‘As psychiatrists we prevent suicide, we don’t provide it’

Euthanasia has no place in medicine, especially for patients with mental illness, a top psychiatrist has said.

Dr Mark Komrad, who previously served on the American Psychiatric Association’s Ethics Committee, spoke out about the dangers of euthanasia in the Duke University School of Medicine’s Alumni Magazine.

Assisted suicide is legal in several US states, and in some countries, such as The Netherlands, those with mental illness can also be helped to kill themselves.

‘Disturbing’

Dr Komrad wrote: “I found it profoundly disturbing that in Belgium and the Netherlands, a significant number of psychiatric patients every year are voluntarily euthanized by their own treating psychiatrists”.

“I feel that killing does not belong in the house of medicine, should not be a part of palliative care, and especially not for psychiatric patients. Psychiatrists prevent suicide, not provide it.”

__________________________________________________

=== EXERCISES TO COMPLETE ===
- 1) From the article on psychiatrists and euthanasia, quote the passage starting with "Euthanasia has no" and going on through "Medicine’s Alumni Magazine.".
- 2) Answer these from the article on psychiatrists and euthanasia:
(a) Which committee did Dr Komrad previously serve on?
(b) In which two countries did he find it disturbing that psychiatric patients are euthanized by their own treating psychiatrists?
(c) Besides the house of medicine, what does he say killing should not be a part of?
The rows have nothing to do with any of this.

__________________________________________________

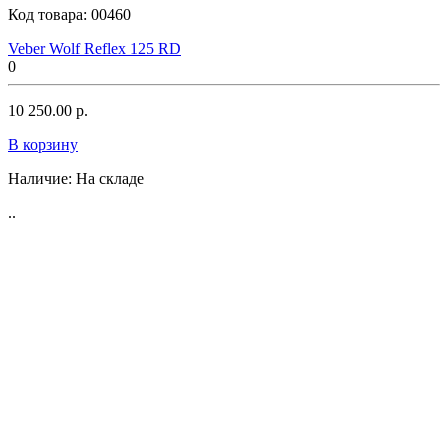
Код товара:
00460
Veber Wolf Reflex 125 RD
0
10 250.00 р.
В корзину
Наличие:
На складе
..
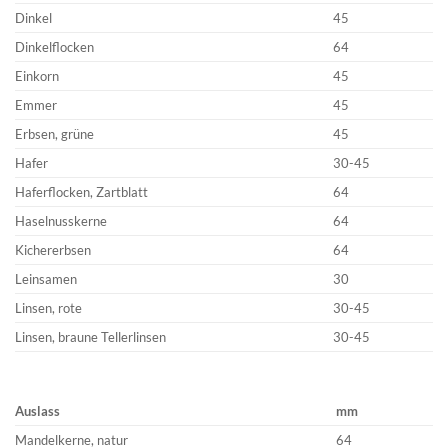
Dinkel
45
Dinkelflocken
64
Einkorn
45
Emmer
45
Erbsen, grüne
45
Hafer
30-45
Haferflocken, Zartblatt
64
Haselnusskerne
64
Kichererbsen
64
Leinsamen
30
Linsen, rote
30-45
Linsen, braune Tellerlinsen
30-45
Auslass
mm
Mandelkerne, natur
64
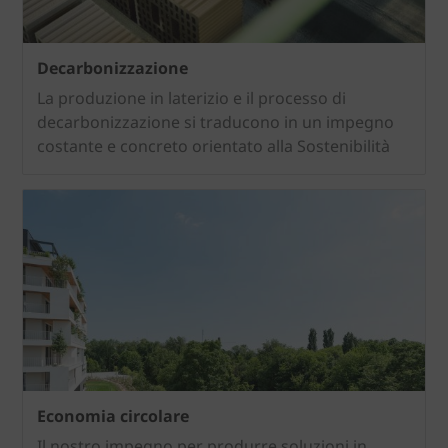
Decarbonizzazione
La produzione in laterizio e il processo di
decarbonizzazione si traducono in un impegno
costante e concreto orientato alla Sostenibilità
Economia circolare
Il nostro impegno per produrre soluzioni in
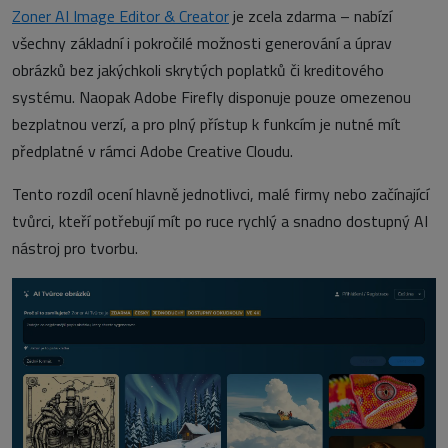
Zoner AI Image Editor & Creator
je zcela zdarma – nabízí
všechny základní i pokročilé možnosti generování a úprav
obrázků bez jakýchkoli skrytých poplatků či kreditového
systému. Naopak Adobe Firefly disponuje pouze omezenou
bezplatnou verzí, a pro plný přístup k funkcím je nutné mít
předplatné v rámci Adobe Creative Cloudu.
Tento rozdíl ocení hlavně jednotlivci, malé firmy nebo začínající
tvůrci, kteří potřebují mít po ruce rychlý a snadno dostupný AI
nástroj pro tvorbu.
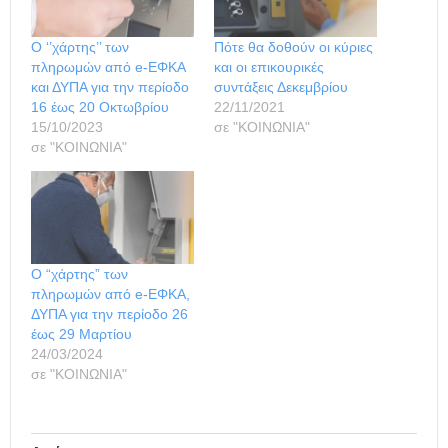
Ο ‘’χάρτης’’ των
Πότε θα δοθούν οι κύριες
πληρωμών από e-ΕΦΚΑ
και οι επικουρικές
και ΔΥΠΑ για την περίοδο
συντάξεις Δεκεμβρίου
16 έως 20 Οκτωβρίου
22/11/2021
15/10/2023
σε "ΚΟΙΝΩΝΙΑ"
σε "ΚΟΙΝΩΝΙΑ"
Ο “χάρτης” των
πληρωμών από e-ΕΦΚΑ,
ΔΥΠΑ για την περίοδο 26
έως 29 Μαρτίου
24/03/2024
σε "ΚΟΙΝΩΝΙΑ"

__________________________________________________

=== COMPLETED EXERCISE ===
- 1)
Euthanasia has no place in medicine, especially for patients with mental illness, a top psychiatrist has said.

Dr Mark Komrad, who previously served on the American Psychiatric Association’s Ethics Committee, spoke out about the dangers of euthanasia in the Duke University School of Medicine’s Alumni Magazine.

- 2)
(a) The American Psychiatric Association's Ethics Committee
(b) Belgium and the Netherlands
(c) Palliative care